Monday, February 28, 2005

Who is this Man?

Tom Atlee Posted by Hello


who is this man. why should you know him?

back in january a friend sent a link to an online mag that she thought we might find interesting. there was an article in it by tom atlee. he spoke of meeting conservatives who agreed to some liberal positions but felt constrained about voicing such positions publicly. i posted an intemperate but not rude comment critical of him for not urging them to stand up publicly for what they admit to privately. tom sent me a very gracious reply pointing out the political realities of finding common ground with skeptics before confronting them. so i googled him, as i most certainly should have done before mouthing off. nice website. great work. the picture above. doesn't he look like a nice guy? he is. we exchanged e-mails. i even sent him a picture of myself at his request.

he added me to his mailing list. i get well-written and very informative missives on an irregular schedule. he definitely "walks the walk" as we say in clicheland. when i asked him if i could use his picture and plug his work this was his reply:

I'm moved by all this and want you to feel free to use anything I
send (including my email correspondence) or anything on my site in
any life-benefiting way you choose. That's what it's for.


here is his biography. and here is a sample of his writing.

Dear friends,

I was not going to write you this morning, but this article about British autistic savant Daniel Tammet was too provocative. I found myself identifying with aspects of his mix of extreme abilities and extreme disabilities. Then I found
myself thinking of other people in my life whose social skills are very limited but who have remarkable gifts in other areas of their lives that outshine my own and many other people's.

I suspect most human capacities follow a bell curve: For each capacity, we would probably find that very few people have virtually none of it, and very few people have an extreme amount. Most of us are somewhere in a well-populated middle range, with a bit more or less of it.

We dream of creating geniuses at everything -- or of becoming such geniuses ourselves -- or, most seductive of all, of designing or training our children for such perfection.
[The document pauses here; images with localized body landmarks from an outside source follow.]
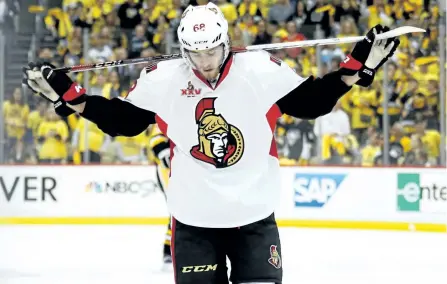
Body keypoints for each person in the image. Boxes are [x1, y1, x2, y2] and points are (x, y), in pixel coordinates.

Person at [22, 3, 399, 283]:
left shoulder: (260, 70)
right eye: (195, 53)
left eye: (212, 51)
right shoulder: (163, 79)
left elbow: (311, 102)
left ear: (225, 43)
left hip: (254, 219)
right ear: (183, 49)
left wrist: (356, 69)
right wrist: (73, 98)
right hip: (194, 223)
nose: (204, 62)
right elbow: (124, 122)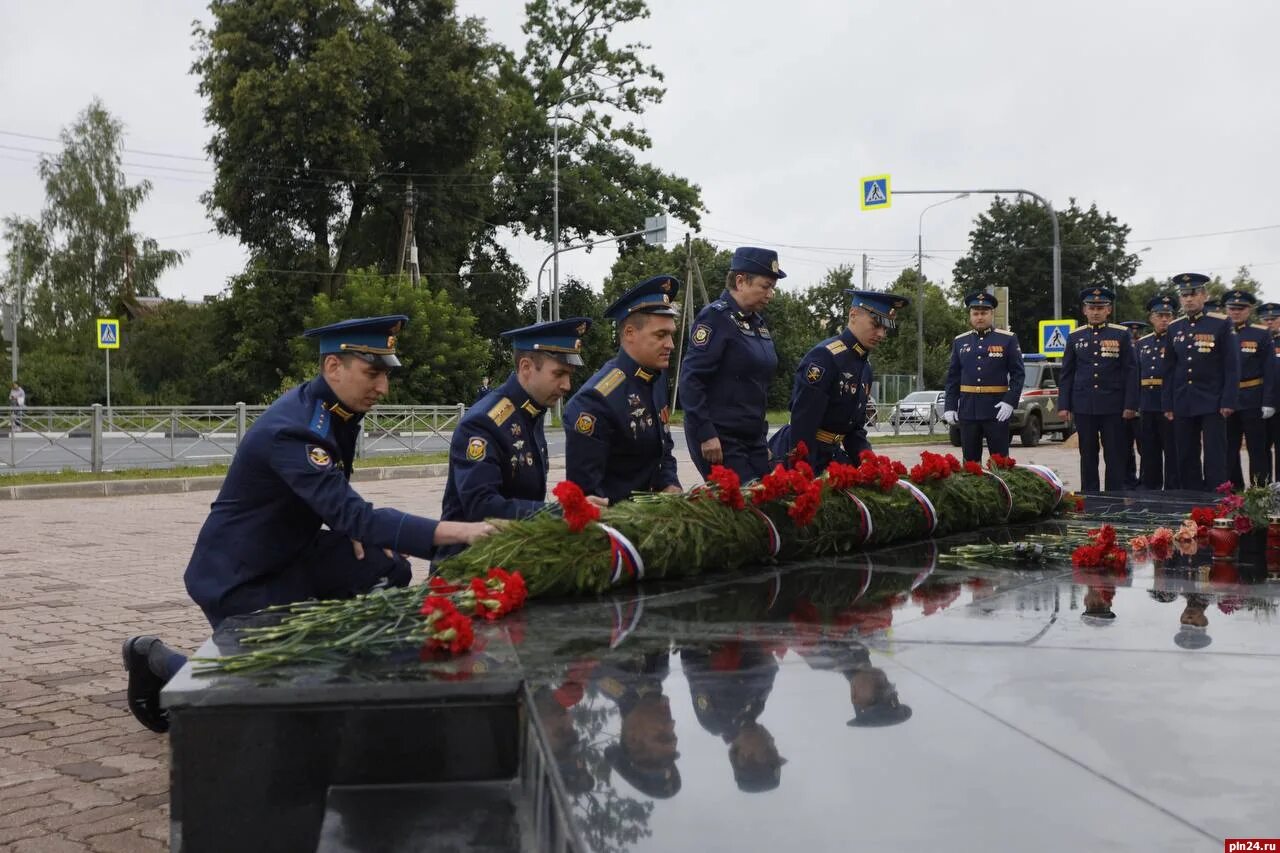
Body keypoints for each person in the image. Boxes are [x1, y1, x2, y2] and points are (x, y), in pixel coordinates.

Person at [123, 316, 496, 733]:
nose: (383, 388)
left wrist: (353, 527)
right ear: (333, 367)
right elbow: (352, 513)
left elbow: (333, 501)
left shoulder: (333, 411)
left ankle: (339, 666)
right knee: (260, 700)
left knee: (385, 565)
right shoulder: (297, 429)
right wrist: (461, 531)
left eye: (386, 375)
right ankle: (155, 657)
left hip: (290, 555)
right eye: (373, 373)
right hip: (241, 577)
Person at [440, 318, 606, 555]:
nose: (567, 385)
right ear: (526, 367)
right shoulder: (484, 422)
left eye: (569, 375)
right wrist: (559, 512)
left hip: (510, 554)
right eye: (559, 374)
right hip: (469, 566)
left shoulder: (530, 412)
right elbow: (482, 507)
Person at [565, 275, 682, 504]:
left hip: (656, 519)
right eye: (661, 335)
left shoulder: (655, 377)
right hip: (619, 529)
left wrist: (671, 484)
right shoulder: (596, 400)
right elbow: (587, 496)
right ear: (629, 333)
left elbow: (663, 449)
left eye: (671, 334)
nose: (670, 344)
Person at [769, 290, 908, 472]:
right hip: (801, 456)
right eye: (875, 325)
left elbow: (854, 430)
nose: (881, 334)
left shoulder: (865, 368)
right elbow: (803, 423)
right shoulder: (825, 357)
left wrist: (869, 464)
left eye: (885, 329)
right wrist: (802, 473)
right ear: (853, 315)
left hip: (831, 455)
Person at [679, 247, 783, 482]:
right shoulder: (715, 318)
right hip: (720, 439)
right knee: (746, 510)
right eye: (765, 287)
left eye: (773, 288)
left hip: (752, 438)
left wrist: (760, 439)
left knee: (771, 502)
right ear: (741, 281)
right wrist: (705, 433)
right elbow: (691, 380)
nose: (770, 294)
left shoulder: (758, 323)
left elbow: (756, 387)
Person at [1058, 287, 1140, 492]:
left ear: (1108, 310)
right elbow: (1067, 373)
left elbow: (1131, 371)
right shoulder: (1075, 336)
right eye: (1091, 307)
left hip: (1113, 405)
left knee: (1114, 454)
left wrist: (1131, 404)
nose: (1095, 312)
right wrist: (1063, 404)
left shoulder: (1120, 334)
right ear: (1084, 310)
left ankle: (1114, 496)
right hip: (1084, 404)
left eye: (1100, 307)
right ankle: (1090, 495)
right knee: (1087, 453)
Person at [1163, 273, 1239, 492]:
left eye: (1194, 294)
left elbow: (1231, 366)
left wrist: (1228, 400)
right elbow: (1169, 368)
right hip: (1183, 400)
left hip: (1212, 399)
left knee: (1215, 454)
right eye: (1184, 295)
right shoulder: (1174, 327)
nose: (1188, 299)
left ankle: (1216, 502)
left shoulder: (1221, 323)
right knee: (1186, 453)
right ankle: (1191, 500)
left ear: (1204, 296)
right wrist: (1168, 403)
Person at [681, 640, 785, 793]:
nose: (772, 741)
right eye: (774, 748)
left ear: (744, 757)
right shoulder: (756, 709)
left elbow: (695, 664)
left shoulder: (715, 720)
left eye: (768, 751)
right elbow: (767, 666)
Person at [942, 290, 1025, 464]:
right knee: (970, 463)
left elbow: (1018, 374)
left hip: (996, 409)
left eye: (984, 313)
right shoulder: (960, 341)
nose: (980, 317)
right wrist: (950, 406)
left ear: (991, 314)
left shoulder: (1007, 339)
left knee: (1000, 462)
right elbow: (953, 377)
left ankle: (1002, 491)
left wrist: (1010, 401)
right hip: (968, 410)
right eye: (976, 313)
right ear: (970, 315)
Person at [1222, 289, 1276, 488]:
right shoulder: (1219, 333)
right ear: (1225, 309)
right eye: (1232, 308)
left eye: (1241, 308)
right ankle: (1233, 490)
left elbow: (1269, 371)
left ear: (1249, 310)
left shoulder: (1260, 334)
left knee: (1257, 448)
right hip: (1227, 399)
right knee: (1228, 448)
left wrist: (1268, 402)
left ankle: (1260, 491)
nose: (1236, 312)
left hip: (1253, 398)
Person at [1136, 295, 1179, 490]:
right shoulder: (1142, 343)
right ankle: (1150, 489)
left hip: (1169, 403)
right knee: (1149, 451)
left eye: (1168, 315)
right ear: (1151, 318)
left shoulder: (1179, 340)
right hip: (1147, 403)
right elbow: (1136, 374)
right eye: (1159, 315)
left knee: (1172, 450)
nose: (1164, 319)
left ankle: (1172, 490)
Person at [1119, 321, 1149, 488]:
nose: (1133, 336)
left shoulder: (1144, 349)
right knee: (1124, 447)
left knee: (1144, 447)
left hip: (1141, 406)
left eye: (1136, 333)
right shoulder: (1118, 350)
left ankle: (1144, 480)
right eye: (1131, 333)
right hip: (1121, 405)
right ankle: (1128, 479)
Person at [1260, 301, 1280, 481]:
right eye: (1265, 319)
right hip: (1261, 401)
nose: (1269, 322)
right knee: (1261, 447)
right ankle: (1264, 490)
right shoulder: (1258, 341)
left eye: (1273, 319)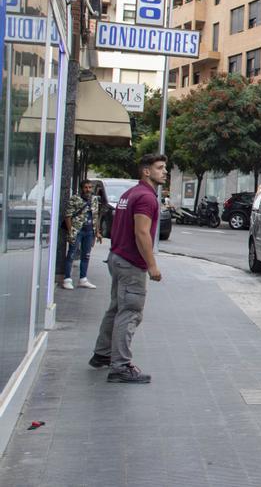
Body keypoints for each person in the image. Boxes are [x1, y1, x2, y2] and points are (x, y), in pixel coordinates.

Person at [90, 154, 167, 384]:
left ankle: (102, 354)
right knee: (130, 312)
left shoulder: (130, 193)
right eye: (160, 168)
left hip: (118, 257)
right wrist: (152, 265)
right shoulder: (146, 197)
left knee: (116, 308)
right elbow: (141, 232)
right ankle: (120, 366)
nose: (165, 172)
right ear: (146, 171)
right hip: (131, 263)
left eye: (165, 168)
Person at [59, 181, 104, 289]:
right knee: (71, 254)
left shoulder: (94, 199)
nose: (88, 189)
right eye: (85, 187)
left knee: (86, 255)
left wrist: (97, 232)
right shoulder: (75, 199)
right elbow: (68, 215)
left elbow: (95, 216)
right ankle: (67, 279)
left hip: (89, 231)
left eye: (90, 187)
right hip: (77, 230)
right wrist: (71, 231)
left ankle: (83, 279)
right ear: (81, 188)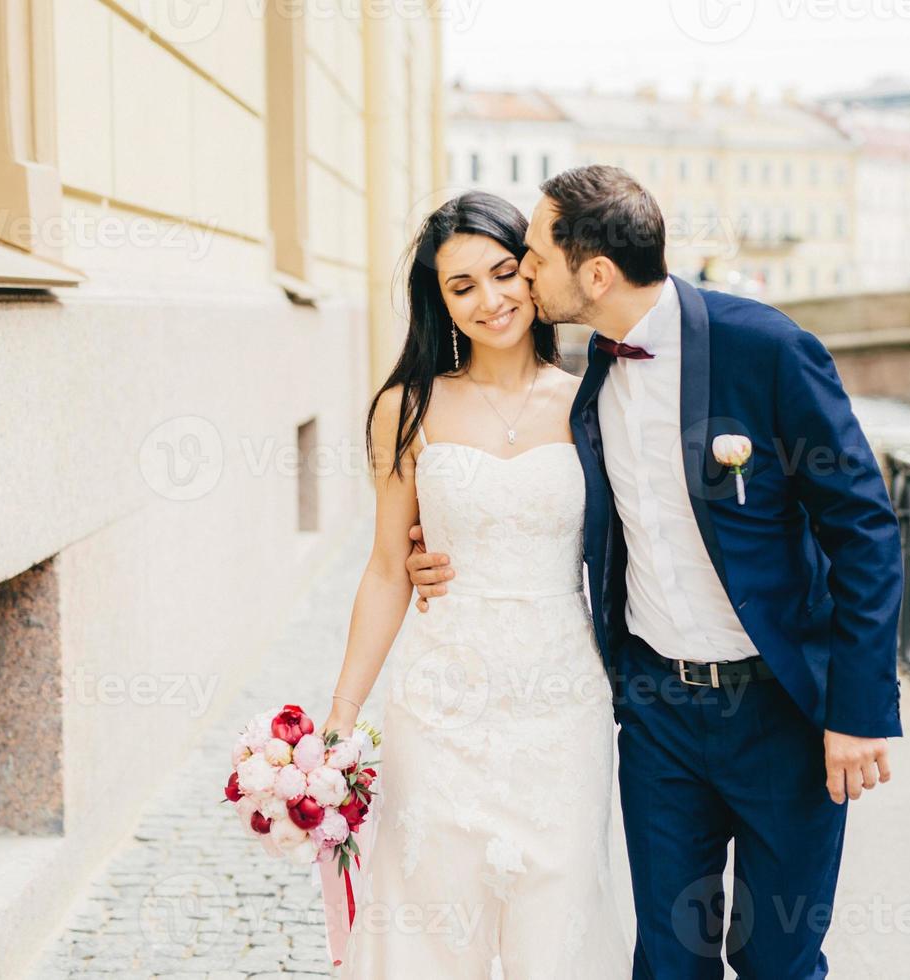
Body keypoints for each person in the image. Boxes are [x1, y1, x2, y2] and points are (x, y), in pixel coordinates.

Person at [407, 166, 903, 978]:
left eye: (533, 256)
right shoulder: (588, 378)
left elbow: (865, 529)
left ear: (593, 273)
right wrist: (426, 548)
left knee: (777, 958)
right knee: (669, 960)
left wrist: (857, 710)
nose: (523, 274)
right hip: (658, 715)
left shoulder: (766, 348)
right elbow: (526, 496)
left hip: (782, 708)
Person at [327, 191, 629, 977]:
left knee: (555, 920)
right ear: (440, 301)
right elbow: (390, 568)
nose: (491, 301)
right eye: (463, 287)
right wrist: (341, 717)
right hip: (440, 703)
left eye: (503, 274)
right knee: (432, 920)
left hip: (562, 703)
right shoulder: (407, 407)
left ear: (533, 275)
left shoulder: (595, 401)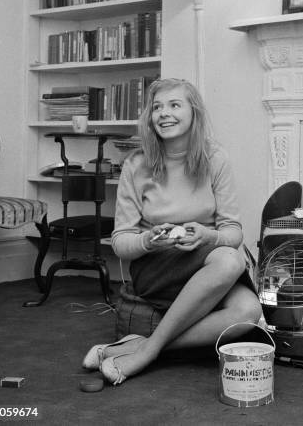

The prospects are tantalizing. What if we could use "the other 90 percent of our brains" like Einstein, or all be
as compassionate as the Dalai Lama?

I'm not sure it works like that. I think that extreme capacity requires certain tendencies -- biological, social, spiritual, mental, etc. -- which draw gigantic amounts of our attention and life energy towards and into the area of genius,impoverishing other areas of our lives. Genius often entails some disability, if only being seen as "the absent-minded professor."